Esto está ocurriendo en el cono sur de América. Ocurrió en Europa, y ahora está desocurriendo. Con grandes protestas que generan ampliación de la conciencia de aquellos que vivían en el Estado de Bienestar, y están siendo expulsados del Paraíso.

 

La Visión que indican los libros de la Revelación es tan estupenda que resulta difícil de creer. Cuando el Cuarto Rayo de Armonía, Belleza y Arte a través del Conflicto complete su tarea, en la humanidad Una se manifestará la creatividad de modos tan poderosos y bellos como nunca antes, dando comienzo a una Edad Dorada inédita.

 

Las preguntas pertinentes en estas épocas turbulentas son:

 

¿Qué somos?

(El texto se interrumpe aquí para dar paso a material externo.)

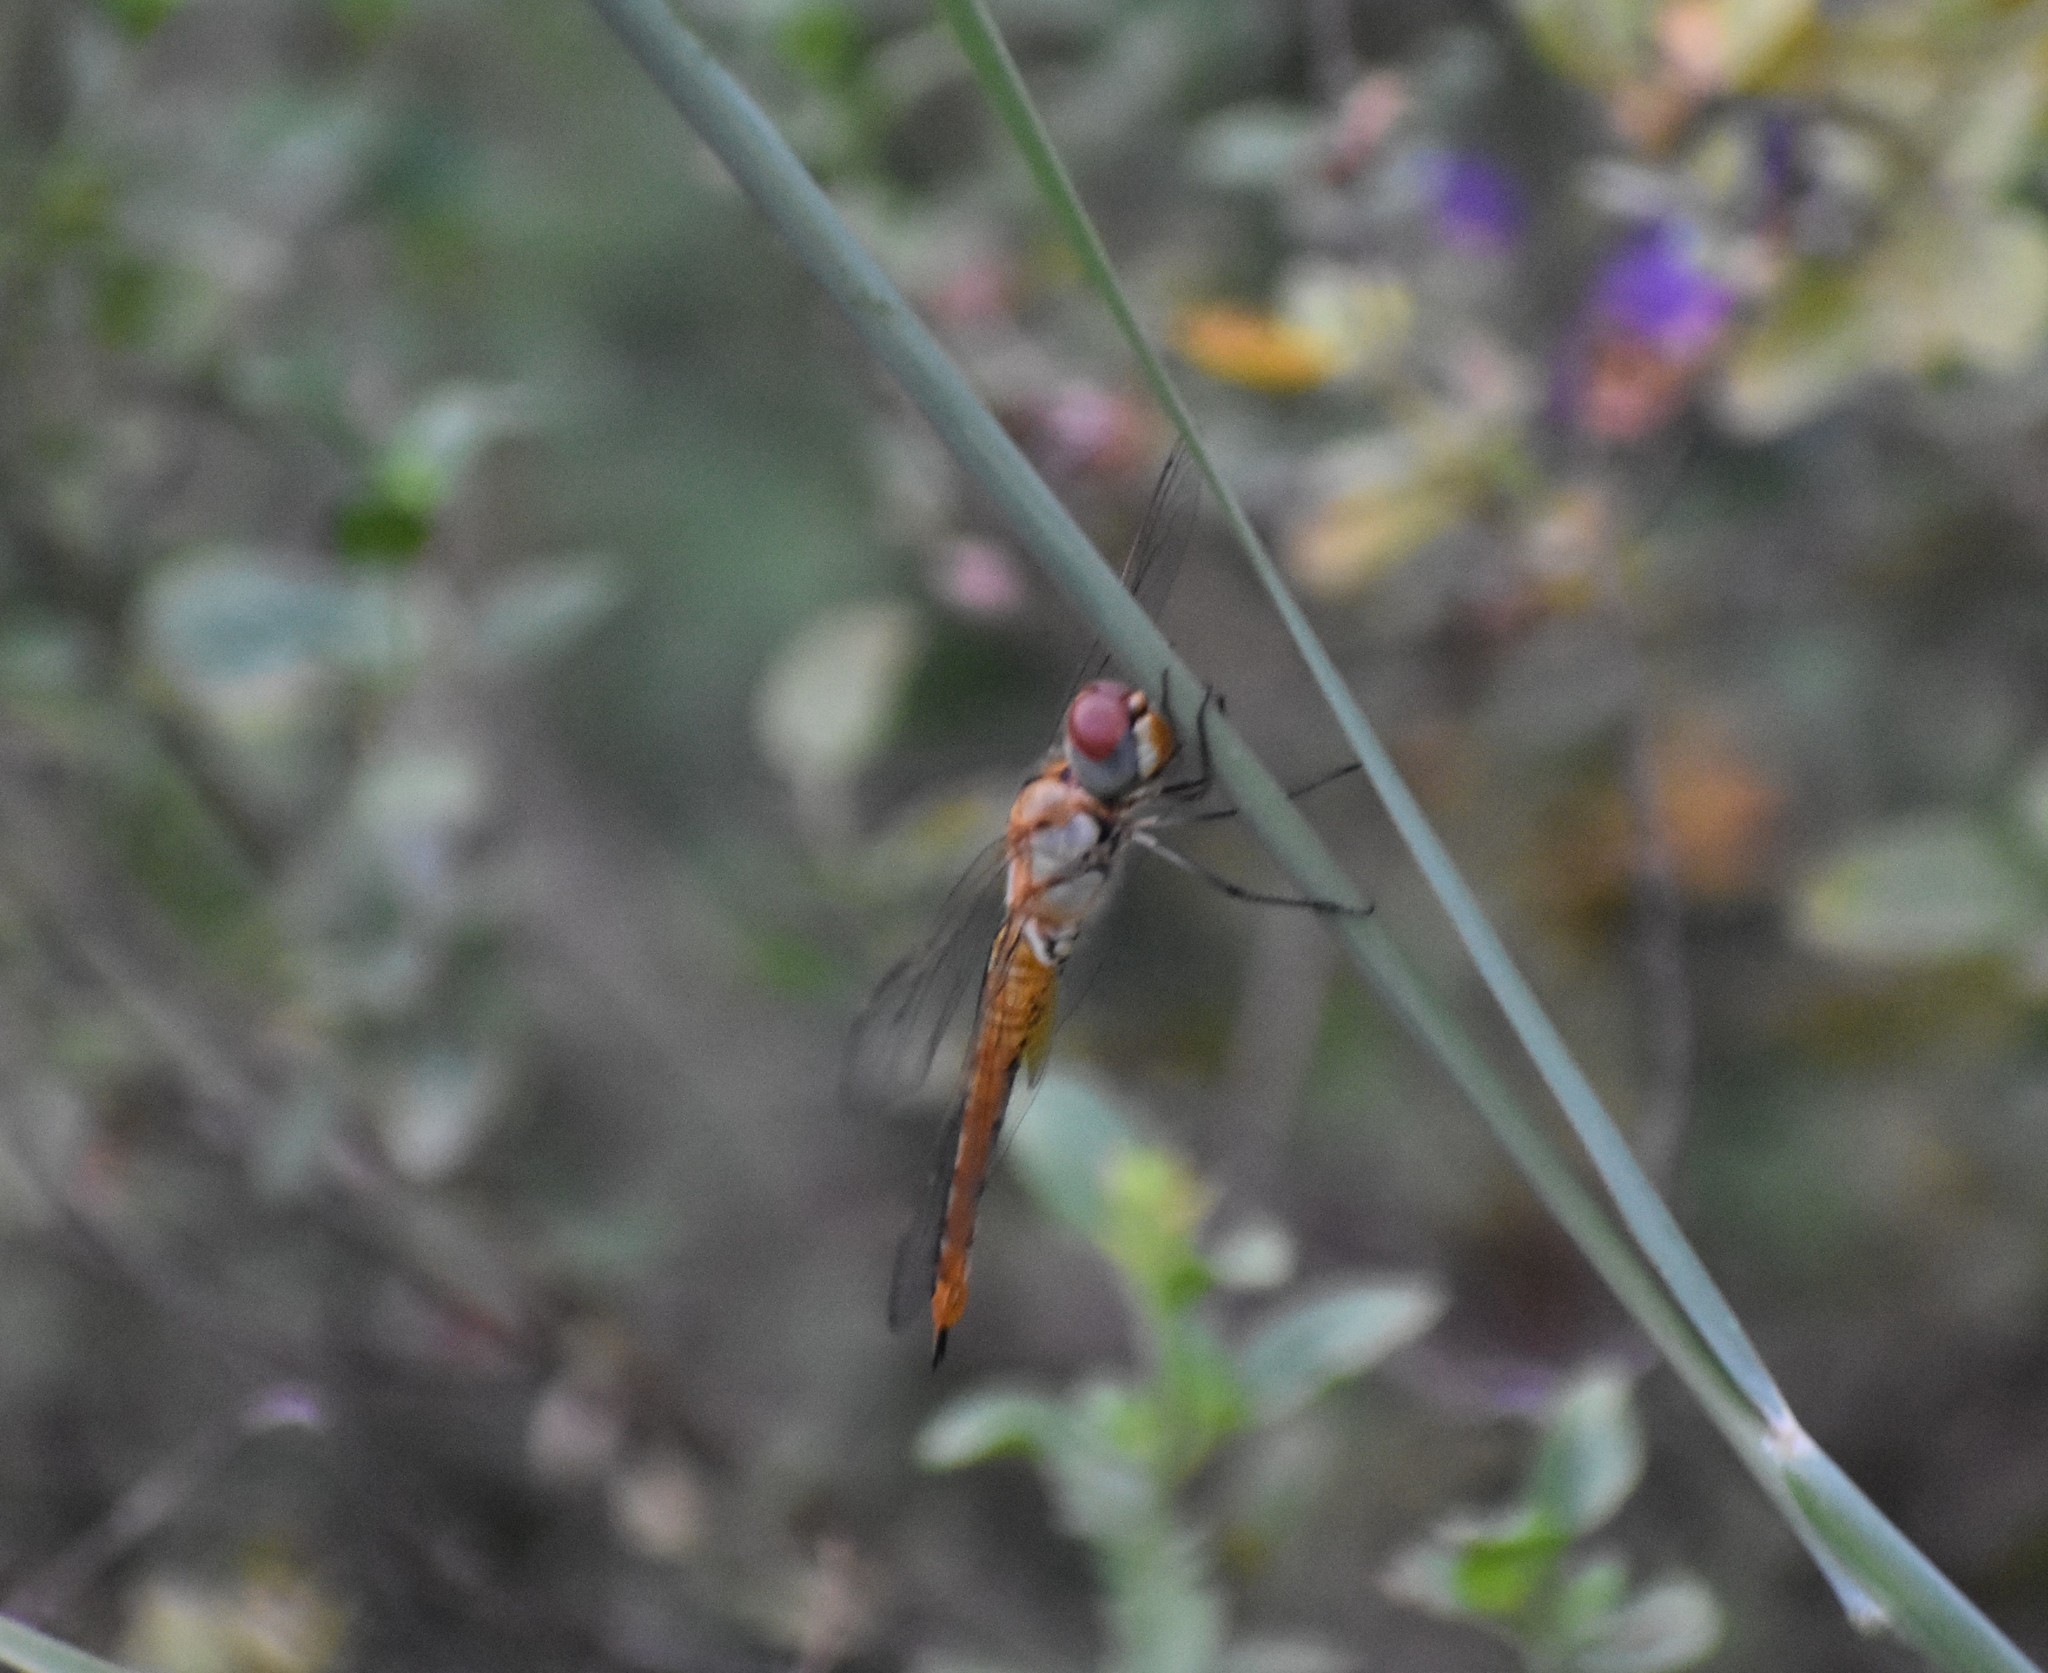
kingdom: Animalia
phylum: Arthropoda
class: Insecta
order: Odonata
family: Libellulidae
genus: Pantala
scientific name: Pantala flavescens
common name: Wandering glider
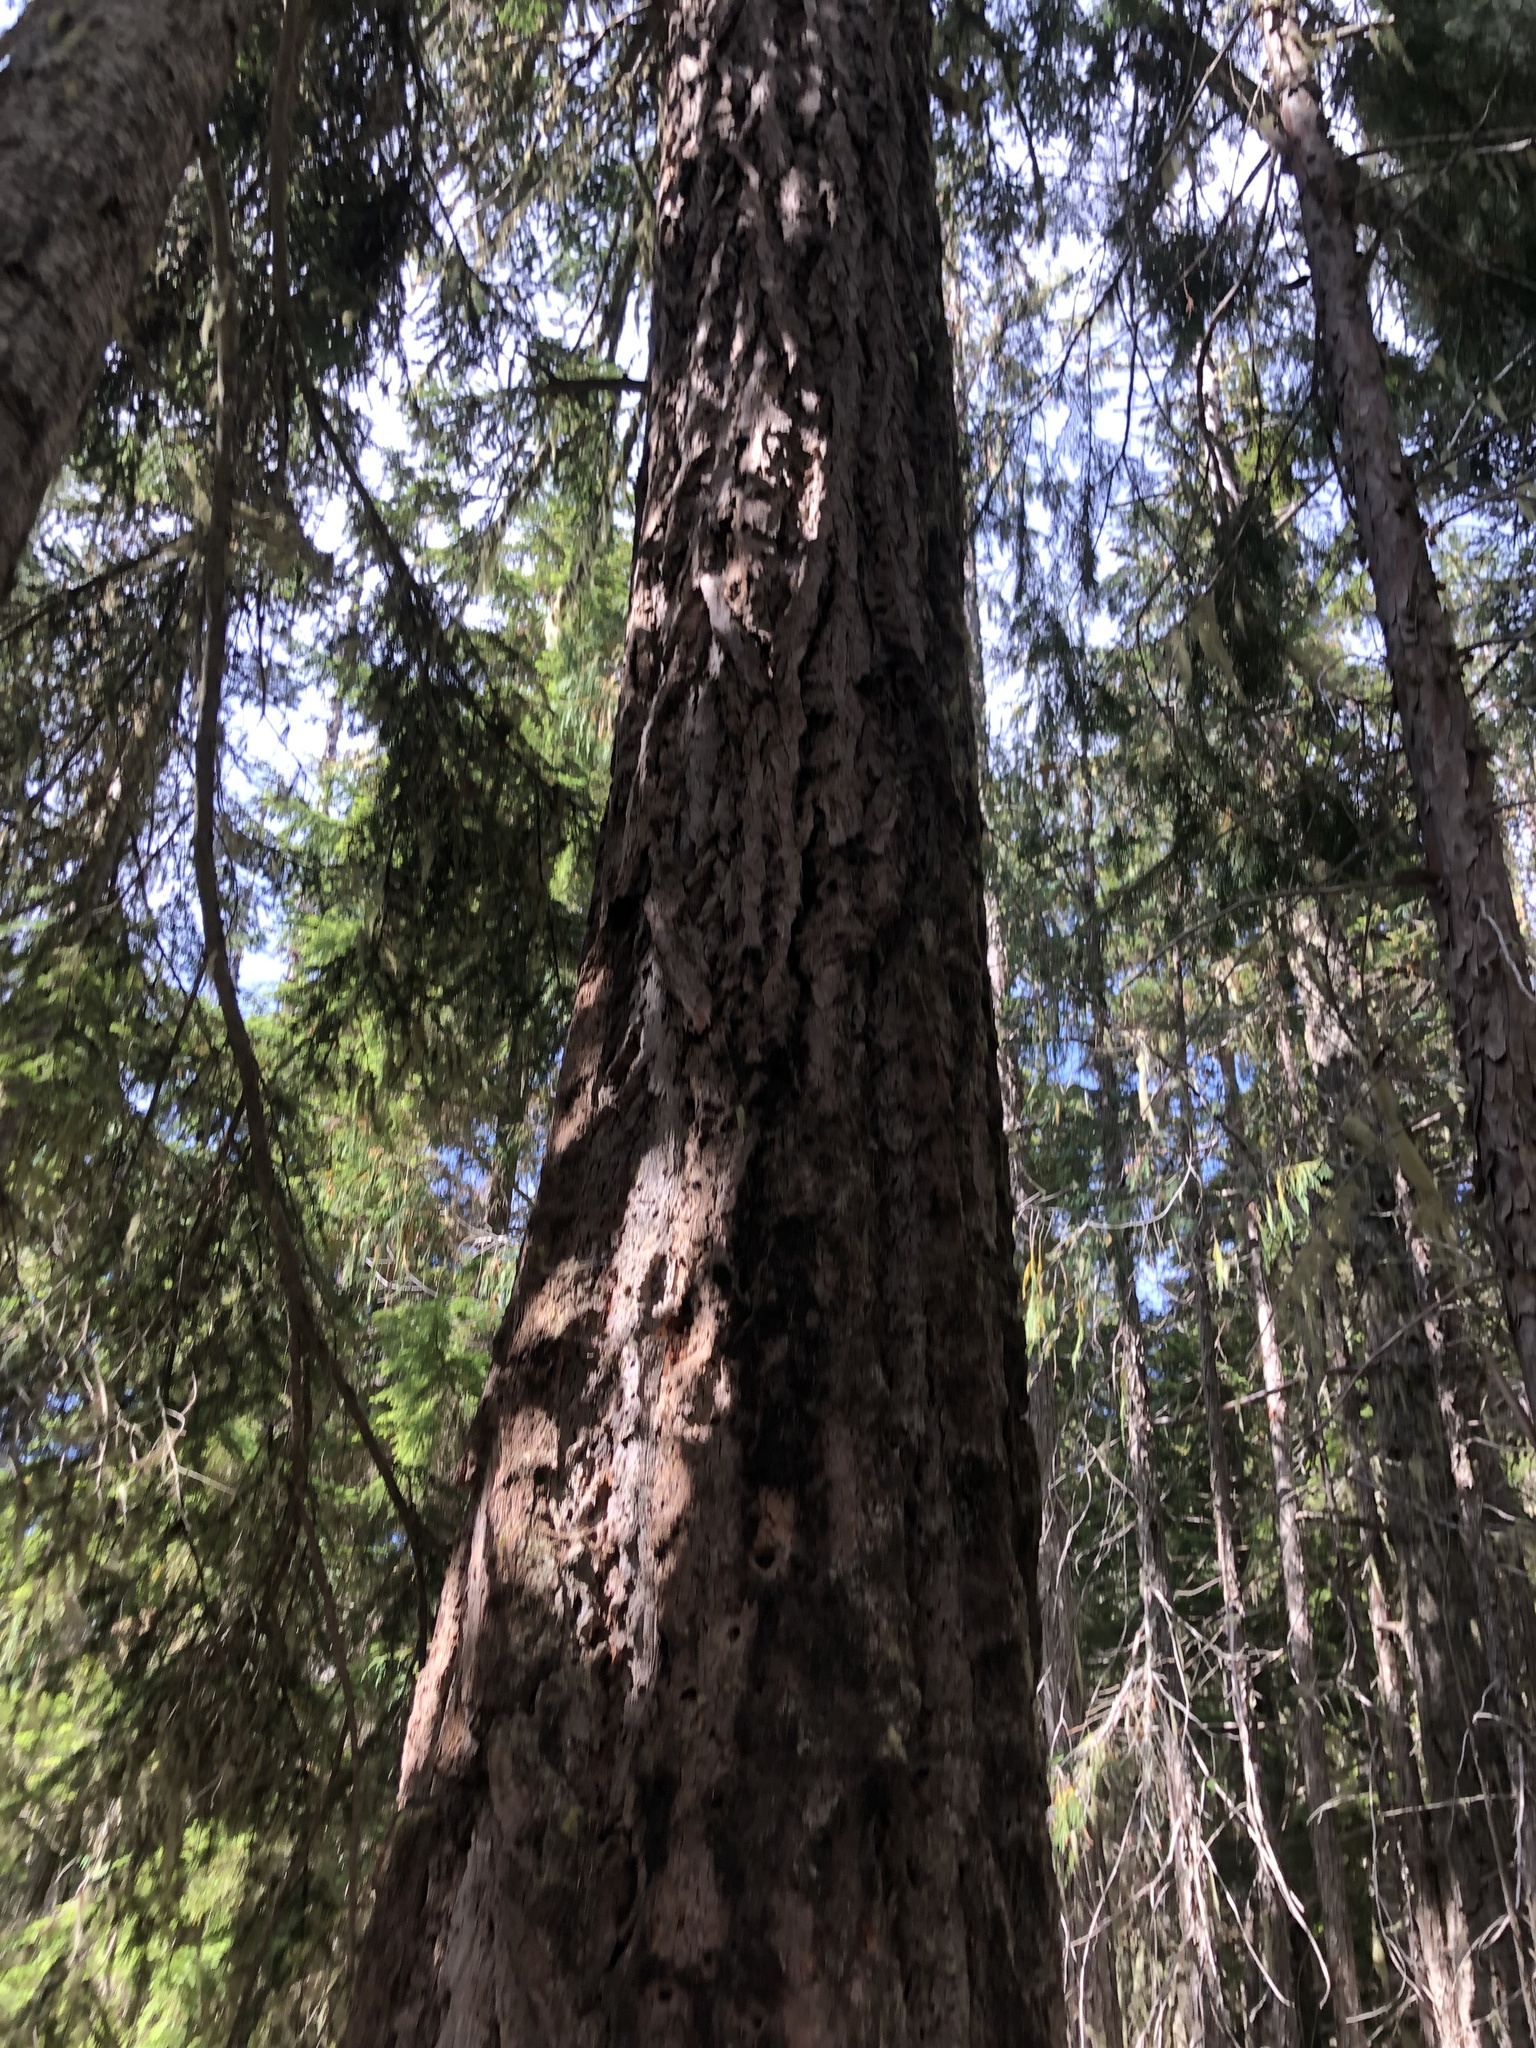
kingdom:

O cuál es la naturaleza real de todo ser humano.

¿Dónde estamos? O cuál es el diseño y el destino del Experimento Tierra.

¿Para qué estamos? O cuál es el sentido de la vida.

¿Por qué morimos? O para qué sirven la enfermedad y la muerte.

¿Hacia dónde va la Humanidad?

 

De las respuestas que demos en la intimidad de nuestra conciencia a estas preguntas vitales dependerá la calidad de nuestra vida, y una parte sustancial del destino de la humanidad.

 

“El resultado no está en juego y no es necesario desesperar. El valor de los que luchan por la libertad es inigualable. La luz está penetrando en el mundo, a medida que lo real de la situación emerge con más claridad.”

“Alégrense, porque no existe una verdadera derrota del espíritu humano, no hay una final extinción de lo divino en el hombre, porque la divinidad siempre surge triunfante desde el más oscuro abismo del infierno. Sin embargo, es necesario sobreponerse a la inercia materialista en respuesta a la necesidad humana, en forma individual y por las naciones que no están absorbidas por las esencialidades de la situación. Ningún poder en la Tierra puede evitar que el hombre avance hacia su meta destinada y ninguna combinación de poderes puede detenerlo.” Alice Bailey.